- **WHAT TO PRODUCE**: Can you reproduce, word for word, the part of the records below that opens with the line containing "The Global Citizen" and closes with the line containing "Mgr. Jana Stejskalová, bývalá", both of those lines included and nothing else?

- **THE INPUT**:
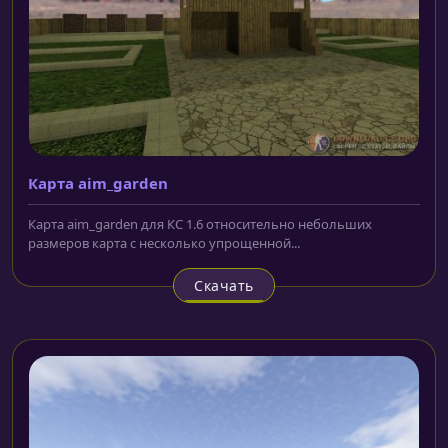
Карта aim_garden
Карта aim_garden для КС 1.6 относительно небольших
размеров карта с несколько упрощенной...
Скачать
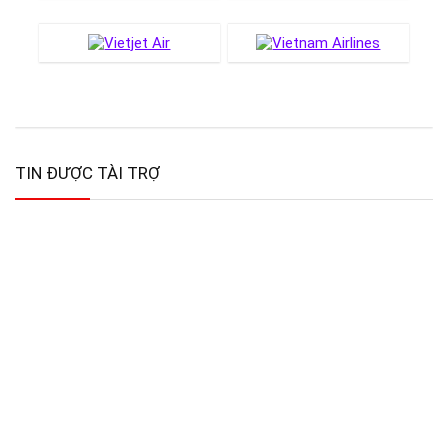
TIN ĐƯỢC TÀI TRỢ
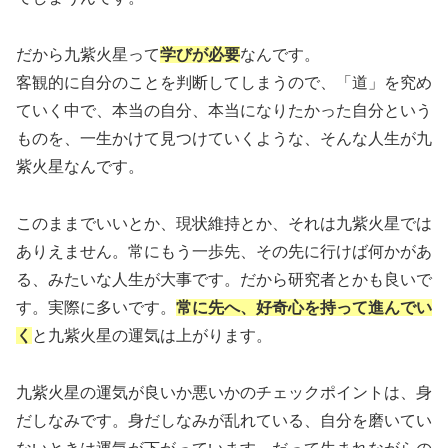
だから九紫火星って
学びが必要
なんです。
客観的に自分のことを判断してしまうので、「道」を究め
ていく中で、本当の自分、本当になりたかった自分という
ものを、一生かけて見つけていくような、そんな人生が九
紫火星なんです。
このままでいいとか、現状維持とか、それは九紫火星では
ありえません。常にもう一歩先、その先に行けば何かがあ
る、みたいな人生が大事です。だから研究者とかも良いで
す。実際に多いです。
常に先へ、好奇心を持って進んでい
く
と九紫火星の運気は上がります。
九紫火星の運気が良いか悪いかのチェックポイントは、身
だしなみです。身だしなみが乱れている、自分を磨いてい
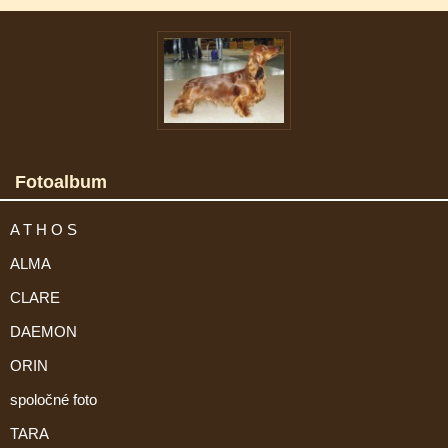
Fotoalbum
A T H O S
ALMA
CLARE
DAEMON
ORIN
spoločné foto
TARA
==
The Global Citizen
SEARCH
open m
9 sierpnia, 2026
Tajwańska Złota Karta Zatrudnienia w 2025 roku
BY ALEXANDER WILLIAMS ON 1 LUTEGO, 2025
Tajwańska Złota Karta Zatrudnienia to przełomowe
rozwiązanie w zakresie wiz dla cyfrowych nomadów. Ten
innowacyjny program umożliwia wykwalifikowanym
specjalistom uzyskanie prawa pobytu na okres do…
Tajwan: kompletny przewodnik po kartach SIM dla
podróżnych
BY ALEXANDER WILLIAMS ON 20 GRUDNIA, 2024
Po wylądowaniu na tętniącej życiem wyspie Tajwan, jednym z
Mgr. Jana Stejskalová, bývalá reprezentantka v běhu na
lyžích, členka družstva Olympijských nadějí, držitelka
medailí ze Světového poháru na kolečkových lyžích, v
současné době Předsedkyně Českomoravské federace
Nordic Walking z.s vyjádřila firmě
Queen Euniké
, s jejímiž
--
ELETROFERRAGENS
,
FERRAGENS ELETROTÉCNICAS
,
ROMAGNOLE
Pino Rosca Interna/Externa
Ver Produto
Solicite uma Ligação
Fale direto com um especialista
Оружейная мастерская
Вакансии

- **TASK OUTPUT**:
The Global Citizen
SEARCH
open m
9 sierpnia, 2026
Tajwańska Złota Karta Zatrudnienia w 2025 roku
BY ALEXANDER WILLIAMS ON 1 LUTEGO, 2025
Tajwańska Złota Karta Zatrudnienia to przełomowe
rozwiązanie w zakresie wiz dla cyfrowych nomadów. Ten
innowacyjny program umożliwia wykwalifikowanym
specjalistom uzyskanie prawa pobytu na okres do…
Tajwan: kompletny przewodnik po kartach SIM dla
podróżnych
BY ALEXANDER WILLIAMS ON 20 GRUDNIA, 2024
Po wylądowaniu na tętniącej życiem wyspie Tajwan, jednym z
Mgr. Jana Stejskalová, bývalá reprezentantka v běhu na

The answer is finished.